I have noticed at times that SolarWinds is unable to poll or produces a false positive because it is unable to poll. I was OK with this scenario when it was just TimeSkew that could not poll, or TimeSkew was reporting down on a device. Generally, within the next couple of polling cycles (every 120 seconds) the TimeSkew resolves and reports back just fine.

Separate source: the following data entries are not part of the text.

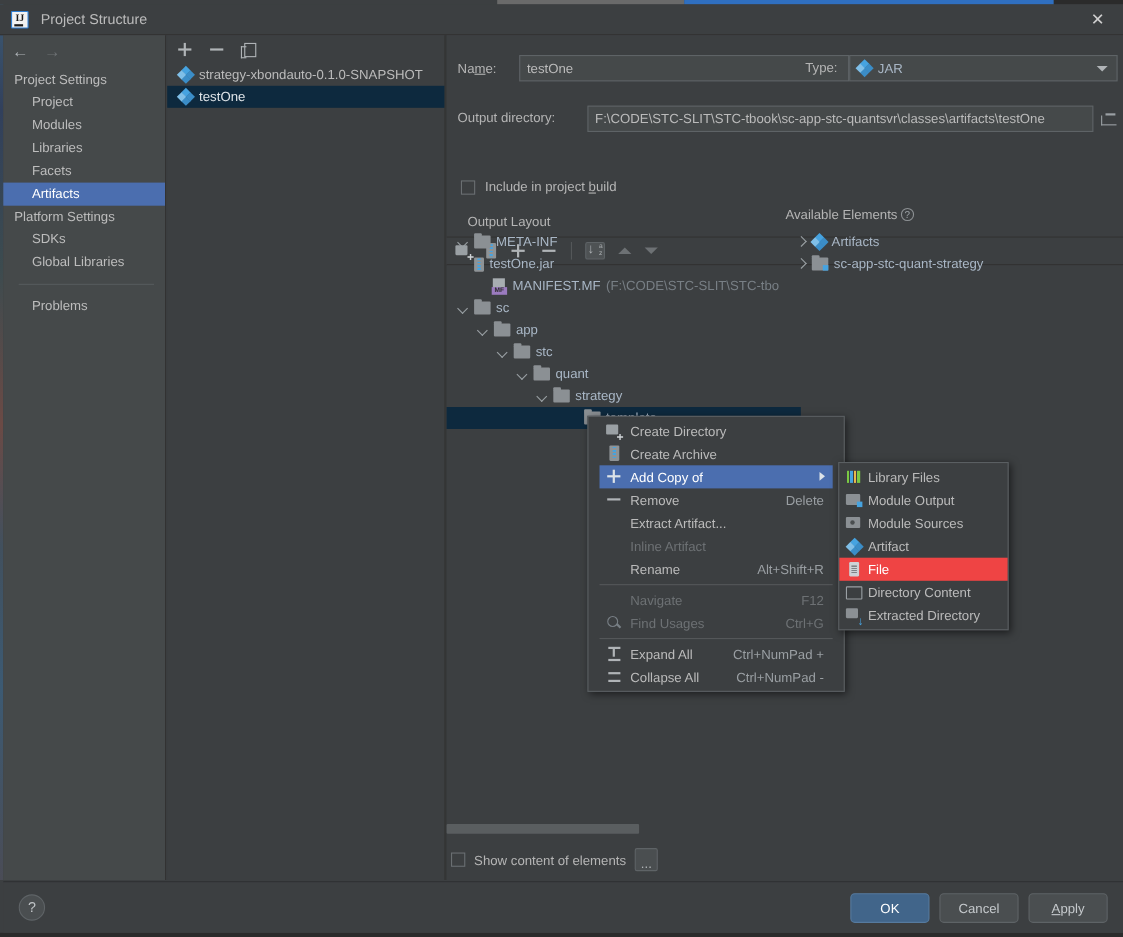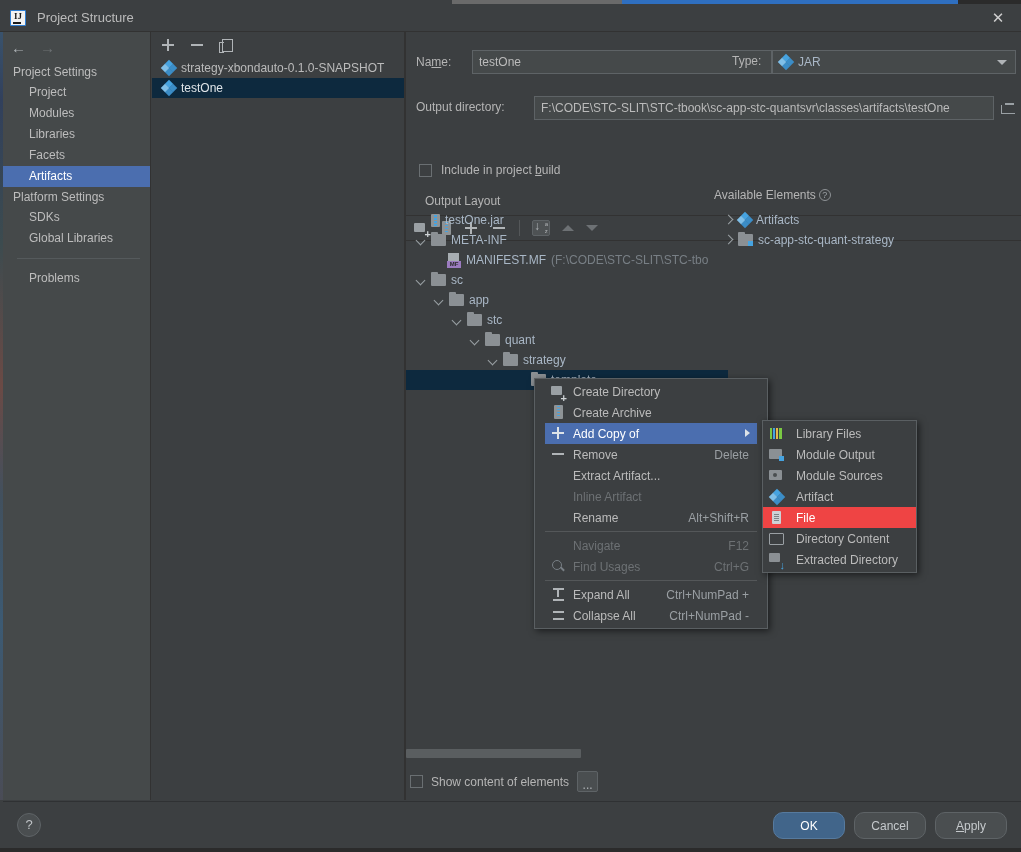--- a/index.html
+++ b/index.html
@@ -502,14 +502,14 @@
 
   <div class="tree" style="left:406px; top:210px; width:305px;">
     <div class="tnode" style="padding-left:10px;">
+      <span class="chev"></span>
+      <span class="folder-ico"></span>
+      <span>META-INF</span>
+    </div>
+    <div class="tnode" style="padding-left:10px;">
       <span class="chev none"></span>
       <span class="jar-ico"></span>
       <span>testOne.jar</span>
-    </div>
-    <div class="tnode" style="padding-left:10px;">
-      <span class="chev"></span>
-      <span class="folder-ico"></span>
-      <span>META-INF</span>
     </div>
     <div class="tnode" style="padding-left:26px; overflow:hidden;">
       <span class="chev none"></span>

Last night, I received a notification from SolarWinds, the NetApp Filer was reporting a SP-2 down; this lasted for over 20 minutes. My first instinct, check the NetApp. Wait a minute, if the NetApp had a failure, it would have called home, and I would have received a panic alert from the filer, and a phone call from NetApp. After looking at the NetApp logs, absolutely nothing happened during the time frame that SolarWinds was reporting the device down.
The SP's on the NetApp are in the Unknown devices. I am only polling ICMP. I am crossing VLANS on this monitoring - most all the other devices are on the same "management" VLAN, along with the Orion and Orion SQL server.
I do have the Orion Platform loaded on a single VM (small site) - running NPM, Netflow, APM, Config Manager, IPAM, and Virtualization.
Is it a resource issue? I am slowly growing the monitoring environment - in VM Ware.. I can throw more resources at the Orion server, but it appears to be working just fine at this time.
Any suggestions? Ideas?